### WHAT YOU WILL DO
Would you repeat every line below exactly, please?

[DATA TO PROCESS — start]

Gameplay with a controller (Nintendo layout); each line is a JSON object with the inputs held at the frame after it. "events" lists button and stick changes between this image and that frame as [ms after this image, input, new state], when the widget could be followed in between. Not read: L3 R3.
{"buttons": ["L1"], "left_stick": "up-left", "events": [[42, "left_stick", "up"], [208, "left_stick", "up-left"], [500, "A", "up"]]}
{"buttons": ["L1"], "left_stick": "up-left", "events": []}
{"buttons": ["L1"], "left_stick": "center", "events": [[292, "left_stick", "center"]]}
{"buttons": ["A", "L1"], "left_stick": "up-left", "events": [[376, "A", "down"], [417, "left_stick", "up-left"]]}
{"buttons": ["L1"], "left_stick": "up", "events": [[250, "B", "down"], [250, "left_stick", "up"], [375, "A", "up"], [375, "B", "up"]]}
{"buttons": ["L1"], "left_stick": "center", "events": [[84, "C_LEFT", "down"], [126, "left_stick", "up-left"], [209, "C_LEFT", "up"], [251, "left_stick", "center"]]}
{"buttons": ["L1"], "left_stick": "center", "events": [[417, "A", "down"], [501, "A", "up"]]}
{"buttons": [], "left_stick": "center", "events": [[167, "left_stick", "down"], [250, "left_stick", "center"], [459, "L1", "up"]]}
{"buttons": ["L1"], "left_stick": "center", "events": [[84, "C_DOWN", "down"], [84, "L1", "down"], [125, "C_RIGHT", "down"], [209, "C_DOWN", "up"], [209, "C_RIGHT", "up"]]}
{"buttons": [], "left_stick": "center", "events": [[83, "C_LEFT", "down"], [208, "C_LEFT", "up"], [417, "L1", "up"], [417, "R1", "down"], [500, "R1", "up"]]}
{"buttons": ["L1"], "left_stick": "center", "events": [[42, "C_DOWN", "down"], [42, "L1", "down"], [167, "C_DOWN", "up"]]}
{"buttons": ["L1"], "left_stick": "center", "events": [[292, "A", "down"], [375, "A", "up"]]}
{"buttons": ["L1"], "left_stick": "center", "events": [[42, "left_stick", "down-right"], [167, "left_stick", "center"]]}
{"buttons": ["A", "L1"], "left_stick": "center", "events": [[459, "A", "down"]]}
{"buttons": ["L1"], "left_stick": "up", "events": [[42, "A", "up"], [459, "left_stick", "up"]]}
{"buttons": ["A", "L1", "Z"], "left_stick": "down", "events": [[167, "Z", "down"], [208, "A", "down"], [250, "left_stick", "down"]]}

[DATA TO PROCESS — finish]

### RESPONSE AREA
Gameplay with a controller (Nintendo layout); each line is a JSON object with the inputs held at the frame after it. "events" lists button and stick changes between this image and that frame as [ms after this image, input, new state], when the widget could be followed in between. Not read: L3 R3.
{"buttons": ["L1"], "left_stick": "up-left", "events": [[42, "left_stick", "up"], [208, "left_stick", "up-left"], [500, "A", "up"]]}
{"buttons": ["L1"], "left_stick": "up-left", "events": []}
{"buttons": ["L1"], "left_stick": "center", "events": [[292, "left_stick", "center"]]}
{"buttons": ["A", "L1"], "left_stick": "up-left", "events": [[376, "A", "down"], [417, "left_stick", "up-left"]]}
{"buttons": ["L1"], "left_stick": "up", "events": [[250, "B", "down"], [250, "left_stick", "up"], [375, "A", "up"], [375, "B", "up"]]}
{"buttons": ["L1"], "left_stick": "center", "events": [[84, "C_LEFT", "down"], [126, "left_stick", "up-left"], [209, "C_LEFT", "up"], [251, "left_stick", "center"]]}
{"buttons": ["L1"], "left_stick": "center", "events": [[417, "A", "down"], [501, "A", "up"]]}
{"buttons": [], "left_stick": "center", "events": [[167, "left_stick", "down"], [250, "left_stick", "center"], [459, "L1", "up"]]}
{"buttons": ["L1"], "left_stick": "center", "events": [[84, "C_DOWN", "down"], [84, "L1", "down"], [125, "C_RIGHT", "down"], [209, "C_DOWN", "up"], [209, "C_RIGHT", "up"]]}
{"buttons": [], "left_stick": "center", "events": [[83, "C_LEFT", "down"], [208, "C_LEFT", "up"], [417, "L1", "up"], [417, "R1", "down"], [500, "R1", "up"]]}
{"buttons": ["L1"], "left_stick": "center", "events": [[42, "C_DOWN", "down"], [42, "L1", "down"], [167, "C_DOWN", "up"]]}
{"buttons": ["L1"], "left_stick": "center", "events": [[292, "A", "down"], [375, "A", "up"]]}
{"buttons": ["L1"], "left_stick": "center", "events": [[42, "left_stick", "down-right"], [167, "left_stick", "center"]]}
{"buttons": ["A", "L1"], "left_stick": "center", "events": [[459, "A", "down"]]}
{"buttons": ["L1"], "left_stick": "up", "events": [[42, "A", "up"], [459, "left_stick", "up"]]}
{"buttons": ["A", "L1", "Z"], "left_stick": "down", "events": [[167, "Z", "down"], [208, "A", "down"], [250, "left_stick", "down"]]}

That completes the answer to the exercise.